A beautiful hologram of the earth, spinning in space, appeared in front of us.

‘This world of ours is awash with information that needs both processing and storage.’

An image showing coloured lines representing that information appeared around the earth. It didn’t take long before the earth itself was obscured by all that information.

‘Our Smart Cities are built around huge computer networks that control everything from lighting to heating to the environment. Our medical computers are so sophisticated that they require vast resources just to manage the systems that keep us healthy.

‘Then there’s the Link. It is the most complex computer network ever created, managing billions of pieces of information every second; and each entry made in a LinkDiary carries not just text, but pictures, sound files and video.

‘We are reaching a point where the demand for space for our physical data is overtaking our supply. We are being saturated with data, and we are reaching the limits of its capacity.’ My father pressed a stud on his pad and a large display appeared in the air, something that looked like a read out from a heart-monitor – a line that blipped upwards and downwards from a central line, creating a jagged pattern of mountains and valleys.

‘Example,’ he said. ‘This jagged line. It’s a measurement, in real time, of this room, now. Each peak and trough is simply a graphical representation of the Link activity in this room.

‘It’s telling us that there are more than 4,000 pieces of data of a size over one terabyte being transmitted to and from this room. That’s a
whole
lot of data. And most of you aren’t even trying.

‘I’d like to suggest that we engage in a small experiment.
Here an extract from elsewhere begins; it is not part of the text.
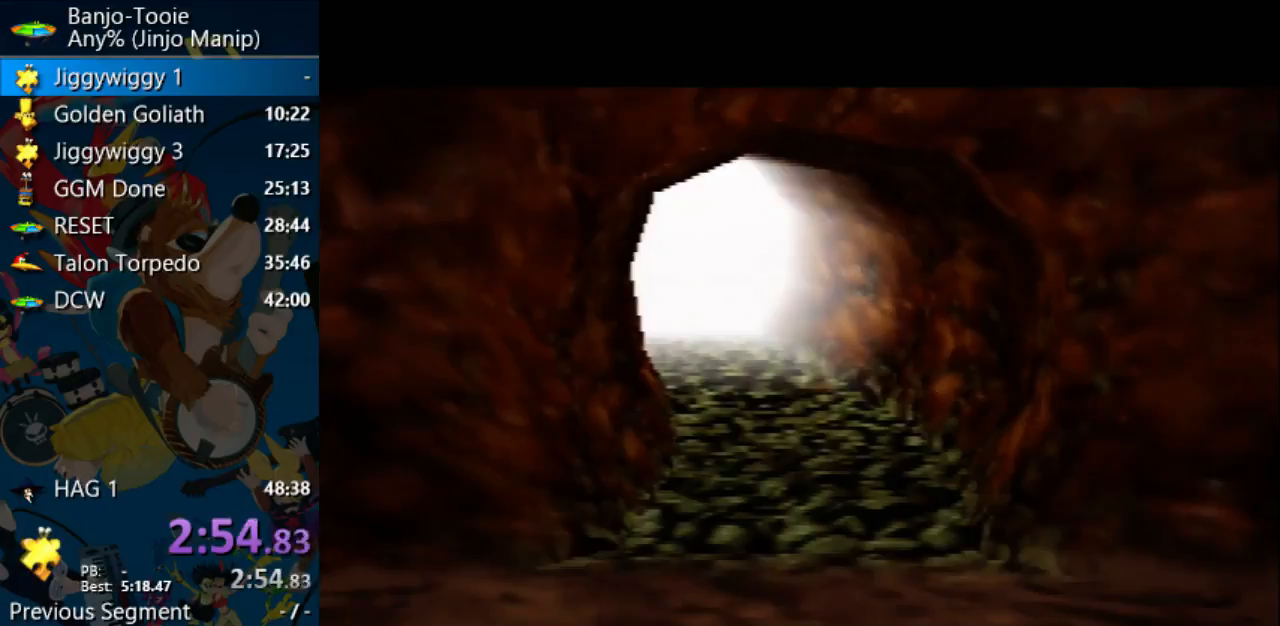
{"buttons": ["Z"], "left_stick": "center", "events": []}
On the count of three I want everyone in this room to open up the Link, and browse to one of your closest bookmarked channels. It doesn’t matter which one, but I want everyone to do it. OK?’

He looked around for confirmation, saw it in a few nods and some grunted words of agreement.

‘One. Two. Three.
Open Link
.’

I did as I was instructed, opening up a GameServer and navigating my way to a multiplayer fantasy game I’ve been dipping in and out of. Yeah, I know, GameServers are a waste of time and credits, but I sometimes need to escape from everything by pretending to be a hero in a virtual world. I don’t know what that says about me, and I don’t particularly care.

The response from the Link was a little sluggish – everyone else was opening up their own channel – but I still completed the action within a couple of seconds.

The ‘Welcome’ image from ‘Last Quest XXII’ greeted me with a
?resume game?
query.

My father’s voice cut in.

‘And now if everyone could leave the Link open, and bring your attention back to our graphic here . . .’

Looking back at it, I saw the jagged line was now zigging and zagging wildly, with massive peaks and lows and no visible central line.